*** Opening RECORD SET ***

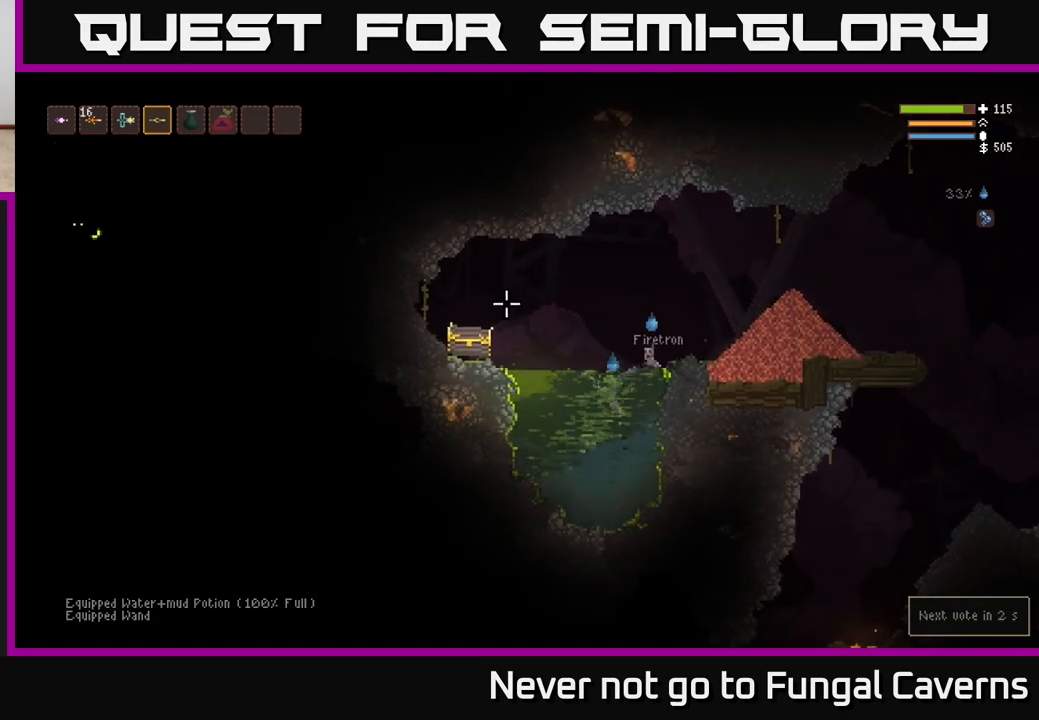
{"buttons": [], "left_stick": "center", "right_stick": "up", "events": [[350, "right_stick", "up"], [367, "R1", "down"], [450, "R1", "up"]]}
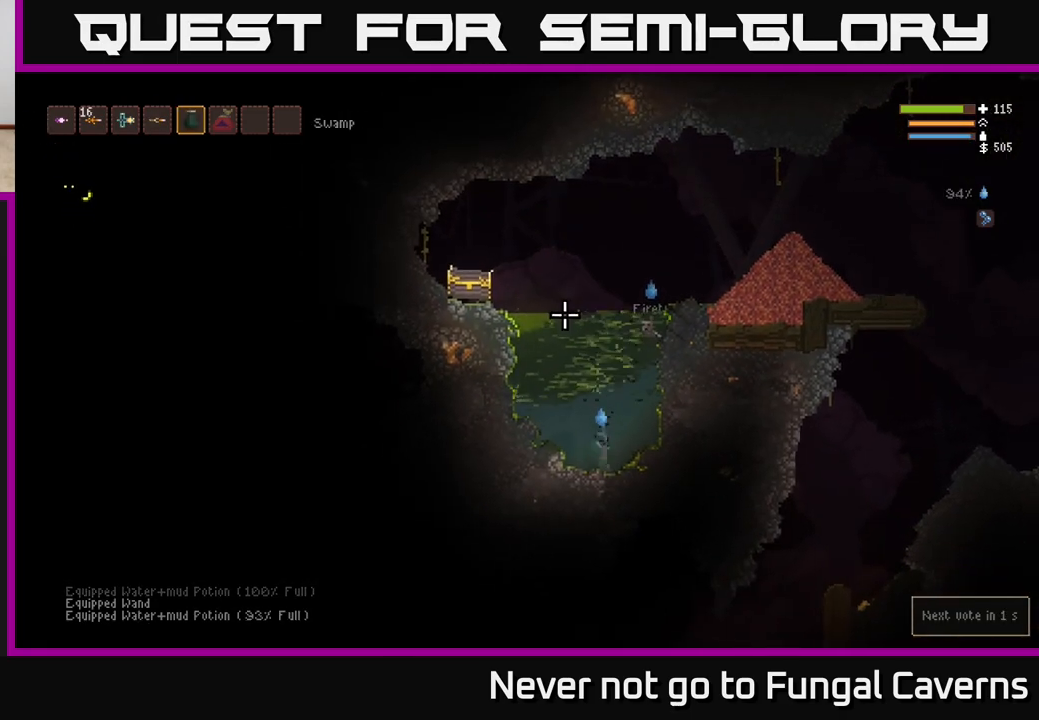
{"buttons": [], "left_stick": "right", "right_stick": "up", "events": [[217, "left_stick", "down-left"], [417, "left_stick", "right"]]}
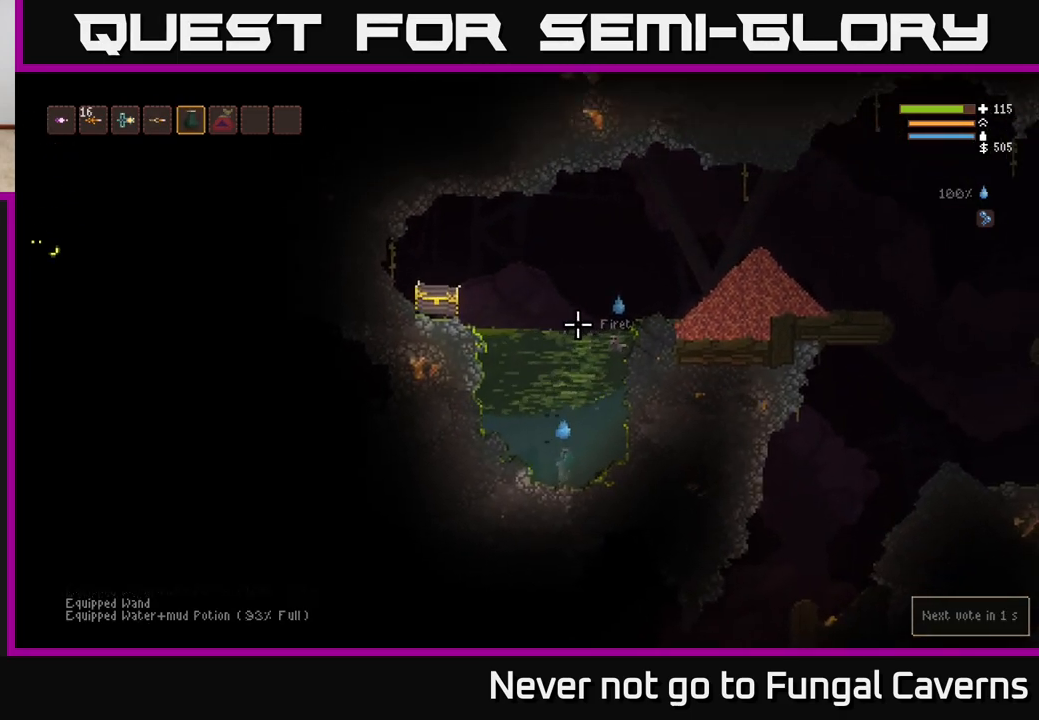
{"buttons": [], "left_stick": "center", "right_stick": "up", "events": [[167, "left_stick", "left"], [367, "left_stick", "center"]]}
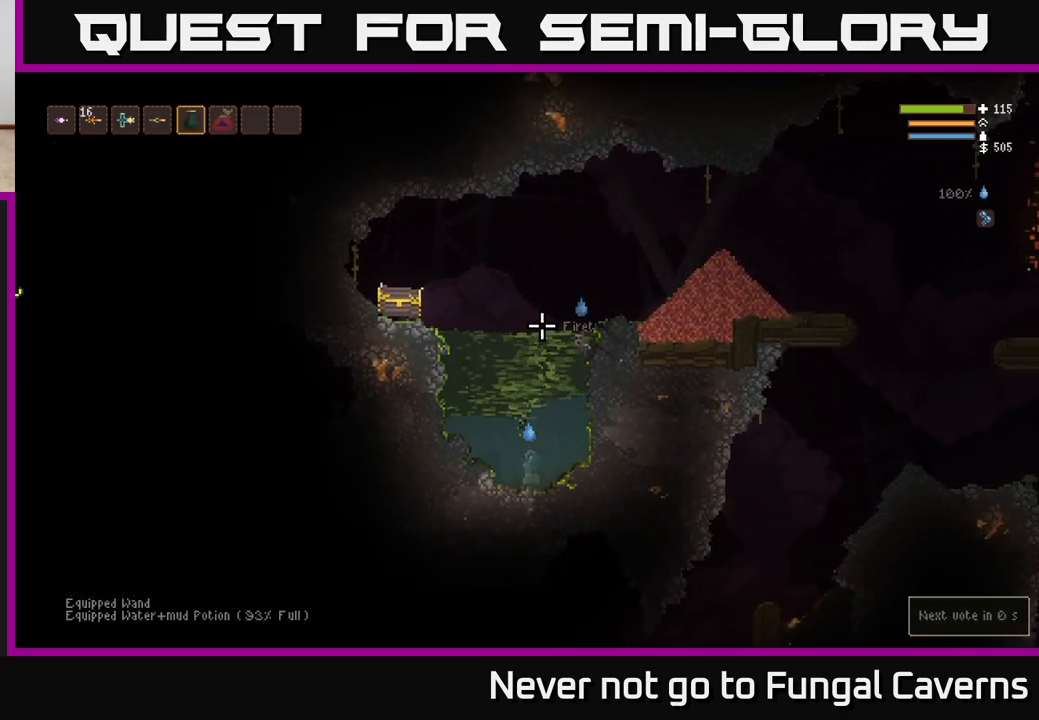
{"buttons": [], "left_stick": "center", "right_stick": "up", "events": []}
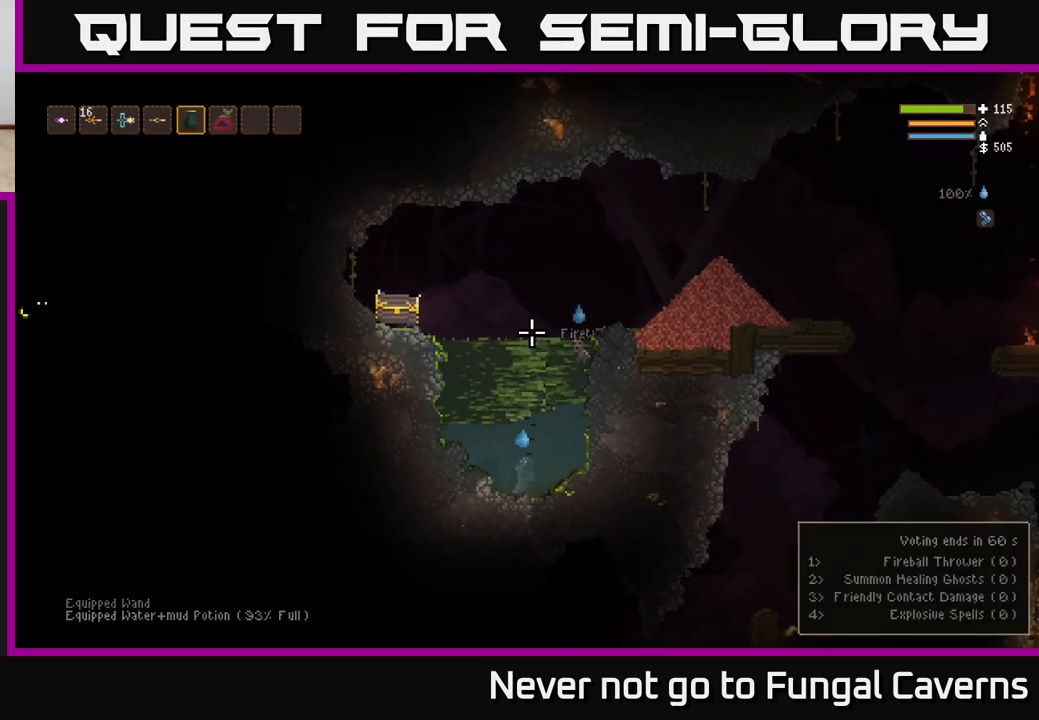
{"buttons": ["L2"], "left_stick": "center", "right_stick": "up", "events": [[67, "L1", "down"], [150, "L1", "up"], [317, "L2", "down"]]}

*** Closing RECORD SET ***

AIM OF THE EXERCISE:
Where a line of the data contains "center", copy that line.

RESPONSE:
{"buttons": [], "left_stick": "center", "right_stick": "up", "events": [[350, "right_stick", "up"], [367, "R1", "down"], [450, "R1", "up"]]}
{"buttons": [], "left_stick": "center", "right_stick": "up", "events": [[167, "left_stick", "left"], [367, "left_stick", "center"]]}
{"buttons": [], "left_stick": "center", "right_stick": "up", "events": []}
{"buttons": ["L2"], "left_stick": "center", "right_stick": "up", "events": [[67, "L1", "down"], [150, "L1", "up"], [317, "L2", "down"]]}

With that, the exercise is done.